Hey Ed- if you're at the point that you're calibrating your monitor, I wouldn't expect this to be an issue. It may be that NEC's monitor passes the correct information to the card to prevent this- my higher end monitor configures correctly, but some cheaper Dell displays have to be set every time.

Ok... make sense

Both my Asus ProArt editing display and my Asus ROG Swift gaming monitor were set correctly by default, thankfully.

I noticed this way back in the day I got my first monitor with that had an HDMI cable. I noticed all my photos looked... off? Not wrong, or terrible, just... slightly off. Blacks didnt look black, whites didnt look white, drove me up the wall. Then I found this hidden in the menus, made my day.

While not news to me, thanks for putting it out there for others to see!

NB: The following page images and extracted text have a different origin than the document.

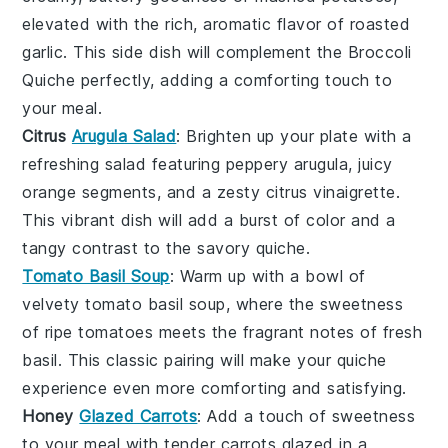
elevated with the rich, aromatic flavor of roasted
garlic
. This side dish will complement the
Broccoli
Quiche
perfectly, adding a comforting touch to
your meal.
Citrus
Arugula Salad
: Brighten up your plate with a
refreshing
salad
featuring peppery
arugula
, juicy
orange segments
, and a zesty
citrus vinaigrette
.
This vibrant dish will add a burst of color and a
tangy contrast to the savory quiche.
Tomato Basil Soup
: Warm up with a bowl of
velvety
tomato basil soup
, where the sweetness
of ripe
tomatoes
meets the fragrant notes of fresh
basil
. This classic pairing will make your quiche
experience even more comforting and satisfying.
Honey
Glazed Carrots
: Add a touch of sweetness
to your meal with tender
carrots
glazed in a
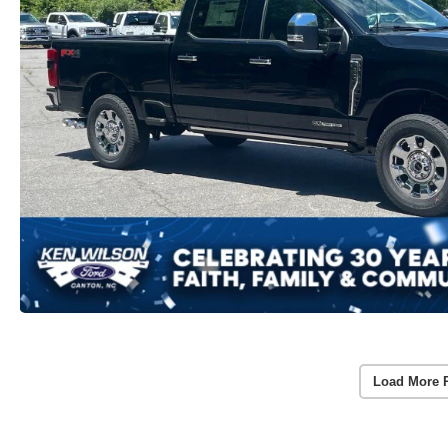
Load More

It's quite the problem, especially if you don't know where to fix it. Thanks for sharing your experience.

I've never seen it default to the Limited Range (16-235) with computer monitors.
It is however very reasonable to default in 16-235 when you are using a TV or a Projector with your PC as these devices were built for those levels since the movie industry standard uses that range for its productions.

Can confirm it defaults to limited range even with PC monitors, not TVs. Seen this happen multiple times with Dell Ultrasharps.

I'd love to see that happen.
I'm using Dell UltraSharps and UltraSharp Premium myself, and never had it happen.
Also never seen it happen on any of my 200+ clients computer builds I built the past few years.

Yeah... I'll stick to Apple and endure the fanboy comments.

Holy cow! Mine was set to limited and this has changed everything! I was dissapointed in my monitors dynamic range - which I bought before getting into photography - and just thought is was outdated. This has improved things so much, thank you!

Thank you Alex.
Anyone knows if that is a problem in Mac computers too ?

Very different situation with the drivers. Apple's graphics drivers are core to OSX, and I've not heard of an issue like this affecting them. Edge case may be Quardro cards.

In my NVIDIA Control Panel there is a setting for Color Depth, but nothing for Output Color Format, Output Color Depth or Output Dynamic Range! WTF? I'm on Win10, NEC monitor (Spectraview). Thx.

🤔

I don't see the Change Resolution option for my laptops. Do I need to have an external monitor hooked up to HDMI before I see it?

Mine was set to limited! a did set it to Full then i recalibrated!